Monday, January 30, 2006

Doyle (D, WI) Tight-Lipped on Donation Probes

(Gov) Doyle (D, WI) Tight-Lipped on Donation Probes ^ | December 21, 2005 | David Callendar
Posted on 12/21/2005 1:14:52 PM PST by Diana in Wisconsin

(Scope may widen over travel, nuke contracts...)

Gov. Jim Doyle today would not say whether he has spoken with investigators probing possible ties between donations to his re-election campaign and controversial decisions by his administration.

"I'm not going to comment. It doesn't mean I have or haven't," he said when questioned by reporters at a bill-signing ceremony. "It'd be for the investigators to talk about."

A source familiar with the investigation confirmed today that state and federal authorities are looking at the timing of campaign donations to Doyle by interest groups and key decisions by state agencies under his authority, including the awarding of a multi-year travel contract and the approval by the Public Service Commission of the sale of the Kewaunee nuclear plant.

The source indicated that the probe may extend beyond those two decisions.

Doyle has come under fire on both cases already.

He received more than $10,000 in campaign donations from officials from Adelman Travel, which was awarded a five-year contract to exclusively handle the state's travel arrangements, shortly after the state Department of Administration approved the contract.

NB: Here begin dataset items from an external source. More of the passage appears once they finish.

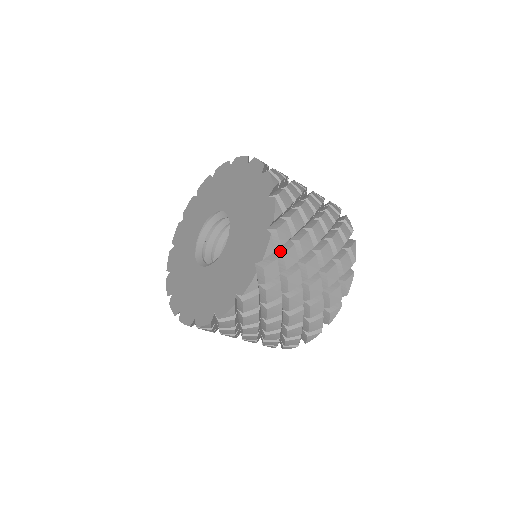
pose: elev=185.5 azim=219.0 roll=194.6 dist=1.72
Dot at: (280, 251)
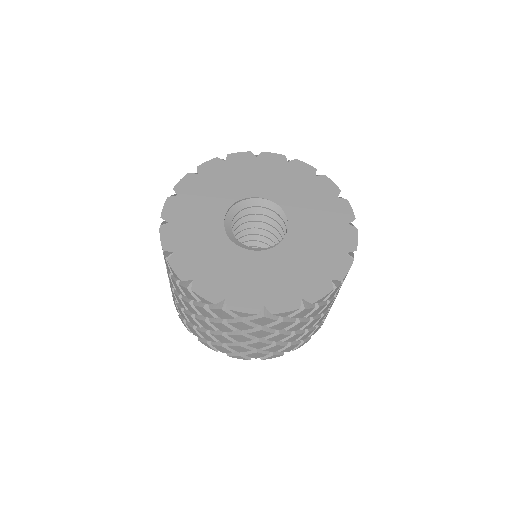
Dot at: occluded
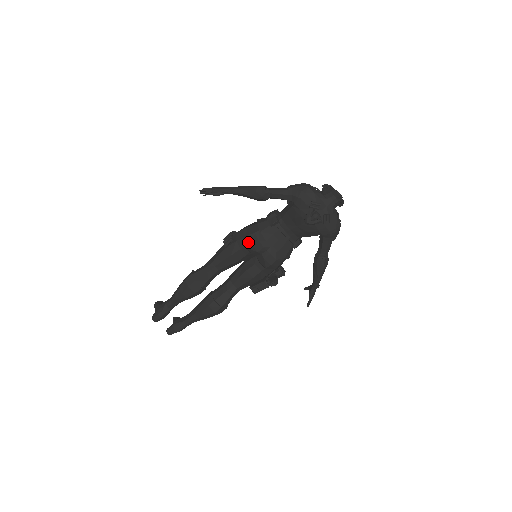
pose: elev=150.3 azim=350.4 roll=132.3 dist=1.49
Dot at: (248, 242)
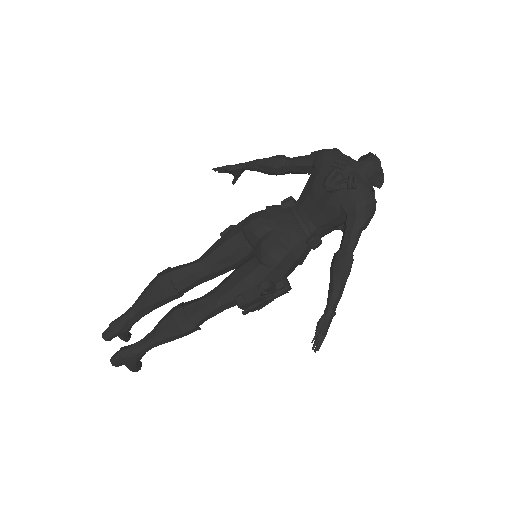
Dot at: (247, 221)
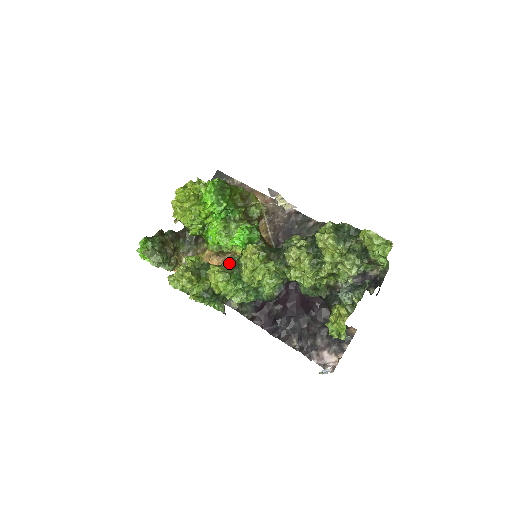
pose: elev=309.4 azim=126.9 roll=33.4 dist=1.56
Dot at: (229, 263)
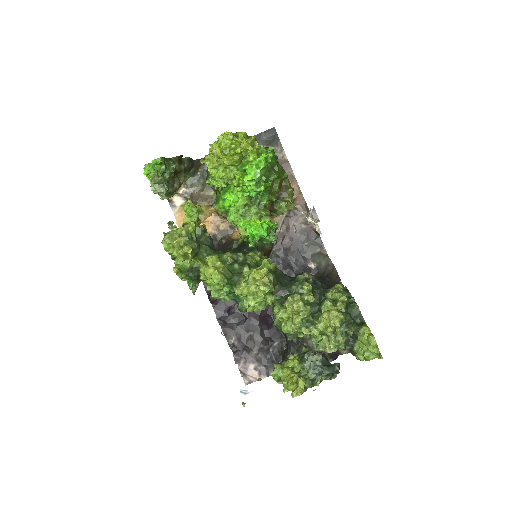
Dot at: (232, 261)
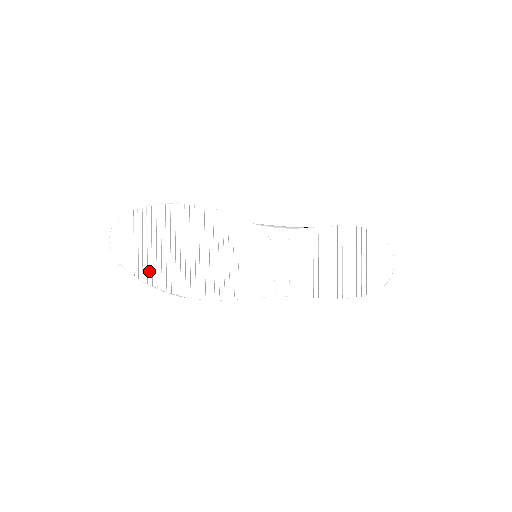
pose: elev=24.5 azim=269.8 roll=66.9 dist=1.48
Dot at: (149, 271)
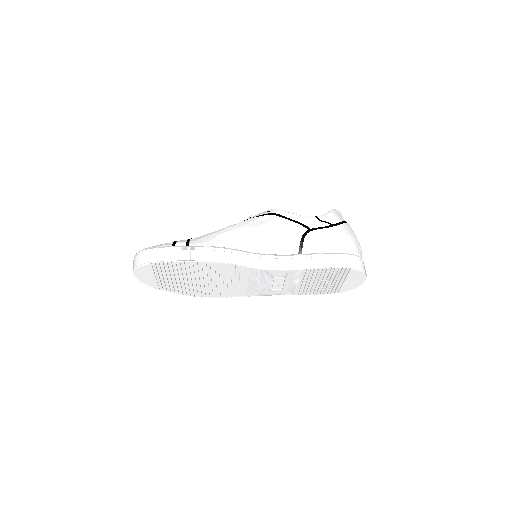
Dot at: (171, 288)
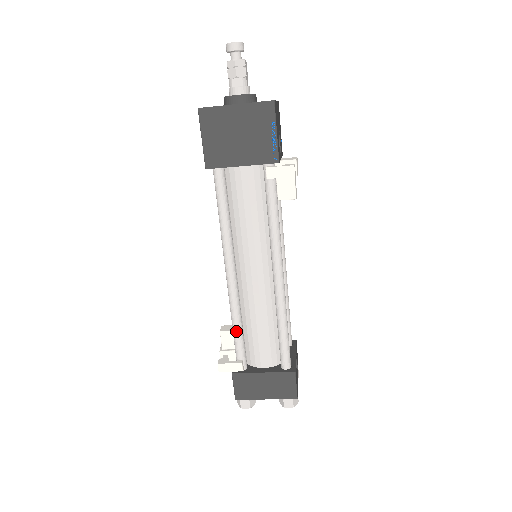
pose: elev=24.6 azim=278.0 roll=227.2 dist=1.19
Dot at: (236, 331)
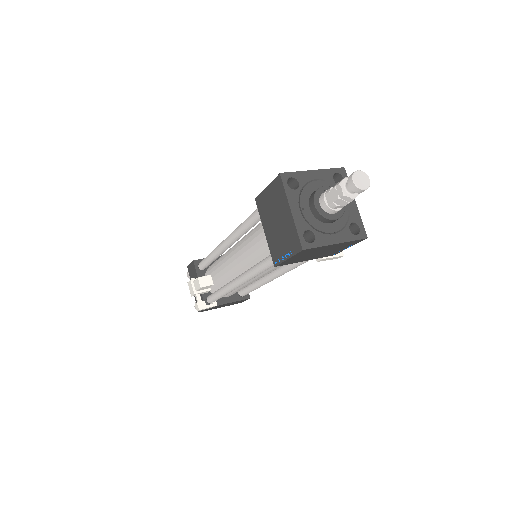
Dot at: (222, 296)
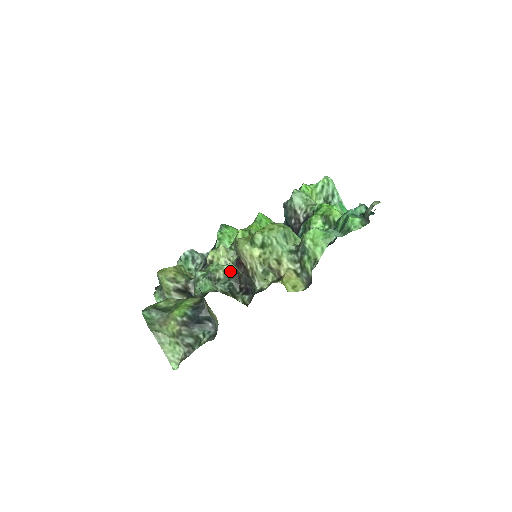
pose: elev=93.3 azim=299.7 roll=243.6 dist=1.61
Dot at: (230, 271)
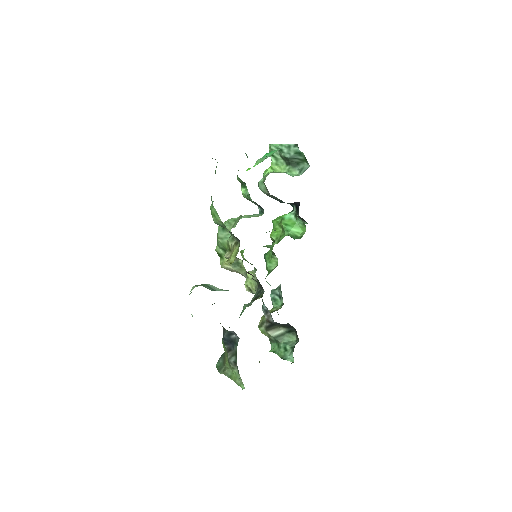
Dot at: (258, 283)
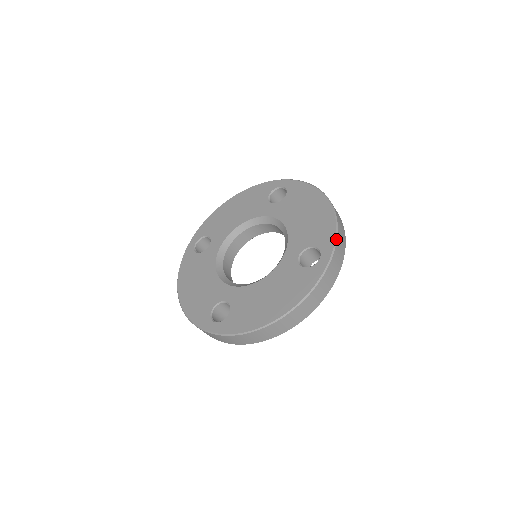
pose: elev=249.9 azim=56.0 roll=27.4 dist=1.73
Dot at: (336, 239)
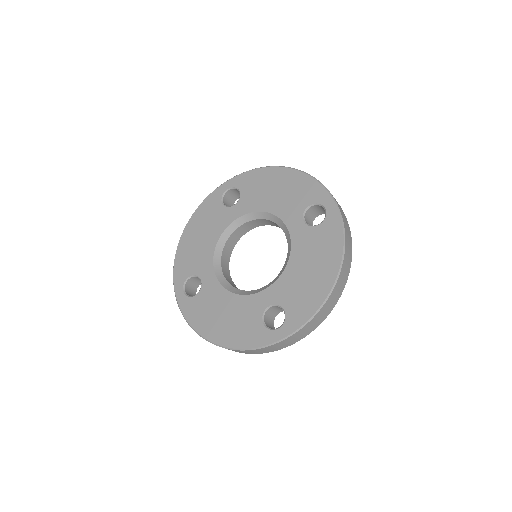
Dot at: (324, 186)
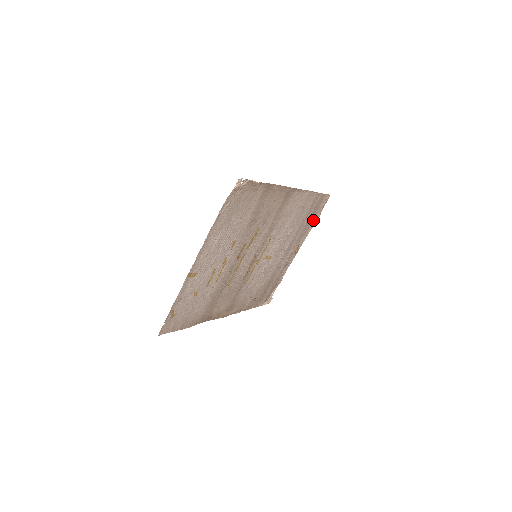
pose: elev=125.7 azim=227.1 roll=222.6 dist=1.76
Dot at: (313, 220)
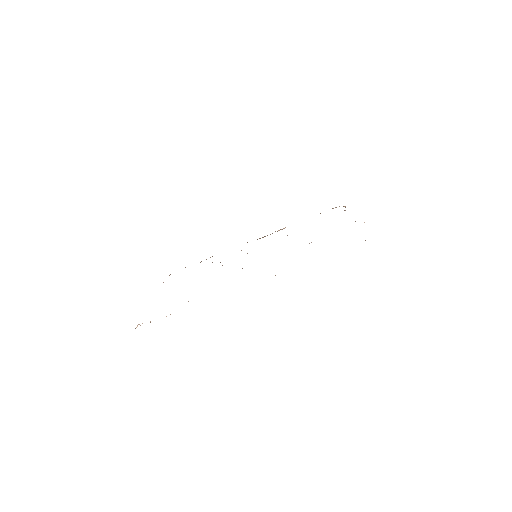
Dot at: occluded
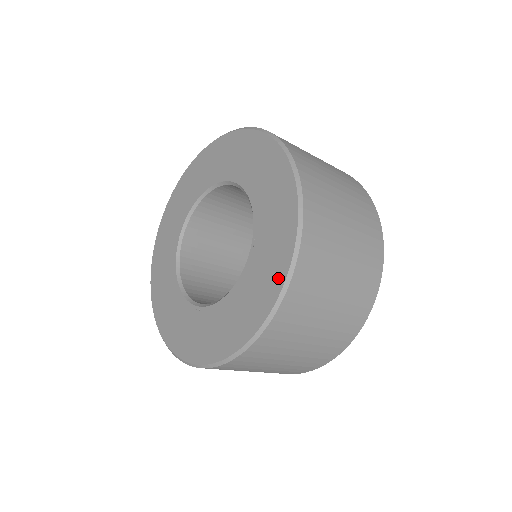
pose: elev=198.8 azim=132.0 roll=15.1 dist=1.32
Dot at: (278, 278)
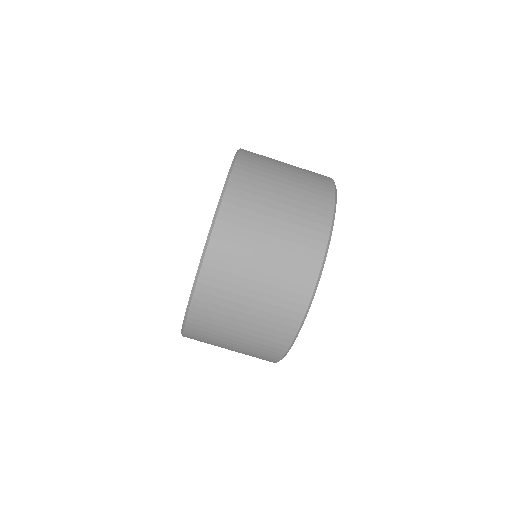
Dot at: occluded
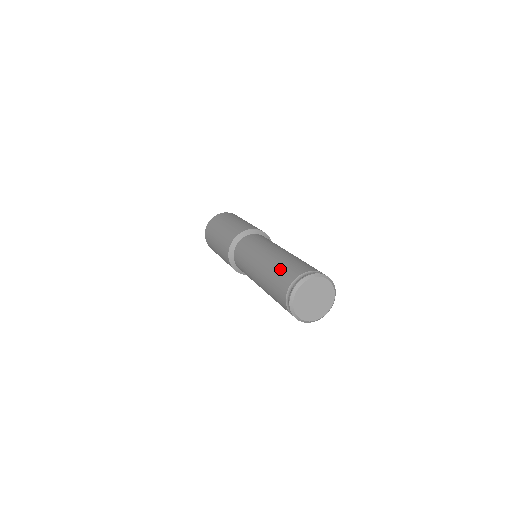
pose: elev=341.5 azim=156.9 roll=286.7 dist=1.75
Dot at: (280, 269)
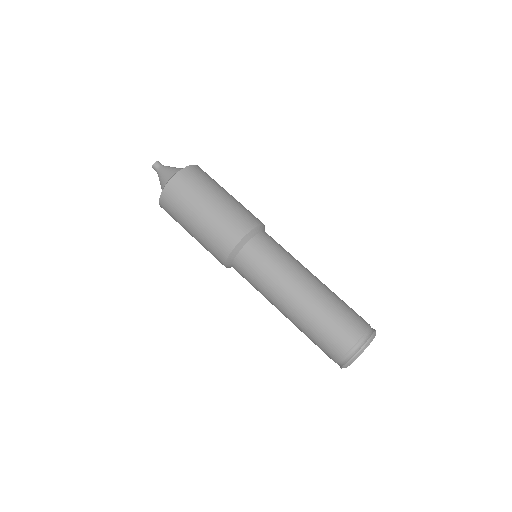
Dot at: (325, 328)
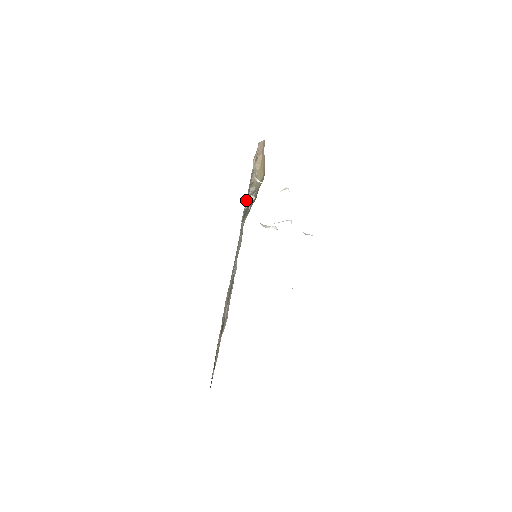
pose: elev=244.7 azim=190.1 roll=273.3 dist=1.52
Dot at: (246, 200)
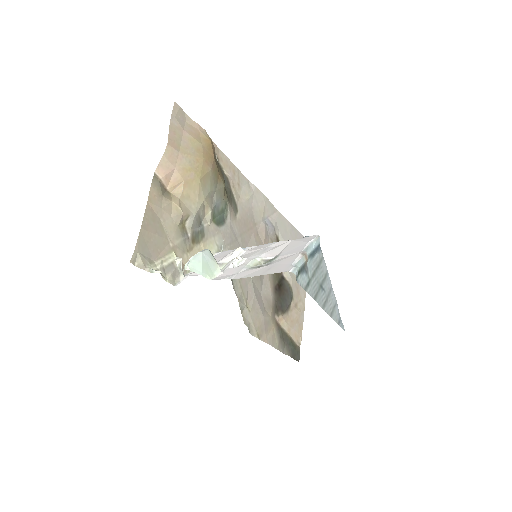
Dot at: (185, 248)
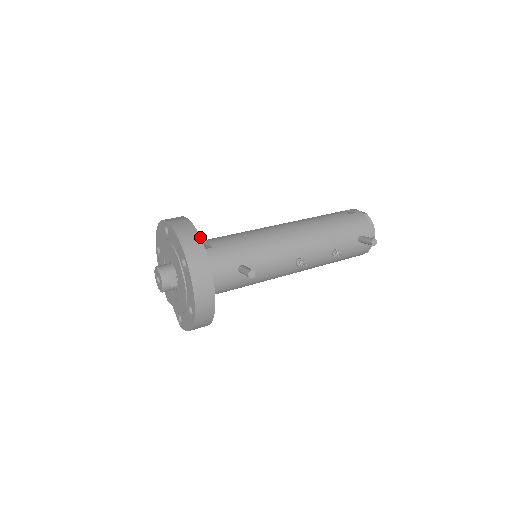
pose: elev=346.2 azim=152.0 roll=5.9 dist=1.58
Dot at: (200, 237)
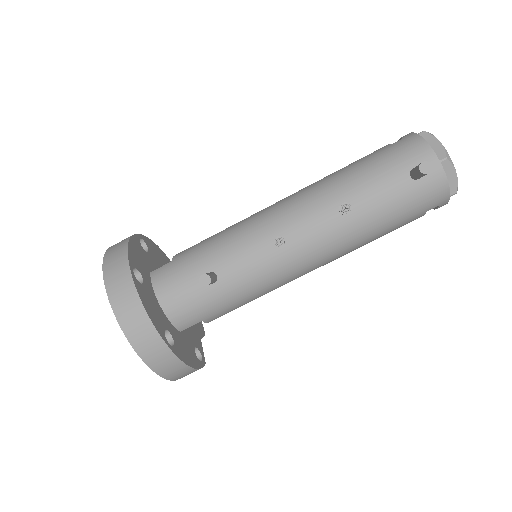
Dot at: (127, 250)
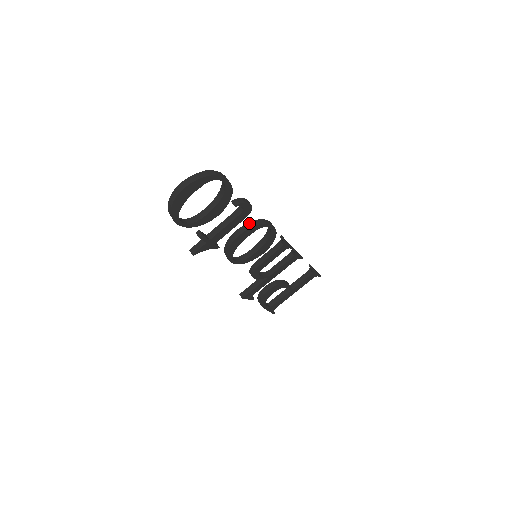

Doyle and administration officials have responded that Adelman Travel was the low bidder on the contract, but some employees have said they felt pressured to award the contract to the firm.

Attorney General Peg Lautenschlager announced last month that the state Justice Department, along with the Dane County District Attorney's Office and the U.S. Attorney's Office in Milwaukee, would conduct a joint investigation whether the contract were awarded on the basis of so-called "pay-to-play" practices.

A source familiar with the investigation confirmed today that the probe has expanded to include contributions linked to the sale of the Kewaunee plant.

Lautenschlager announced earlier this month that she was examining whether state Public Service Commission officials violated the open meetings law by discussing the sale with parties involved in the sale.

Justice Department spokesman Kelly Kennedy declined to comment on the status of either probe. "We really cannot comment on the scope of an ongoing investigation," he said.

Doyle has also come under fire from the nonpartisan Wisconsin Democracy Campaign for the timing of donations to his reelection campaign just as officials from the Public Service Commission were voting on the sale of the power plant.

Doyle said today he has no influence over the commission's decisions.

"The Public Service Commission is a completely independent body," he said. "It makes independent decisions based on the record. I do not make the decisions of the Public Service Commission. They make the decisions," he said.

The governor does, however, appoint members of the Public Service Commission, and two of his appointees - former state Sen. Mark Meyer and former Doyle aide Burnie Bridge - initially voted against the sale and then reversed their position last year.

Campaign finance records compiled by the Democracy Campaign indicate, however, that officials from the owners of the plant - Alliant Energy and Wisconsin Public Service - gave more than $41,000 to Doyle after they first announced plans to sell it to Virginia-based Dominion Resources in 2003.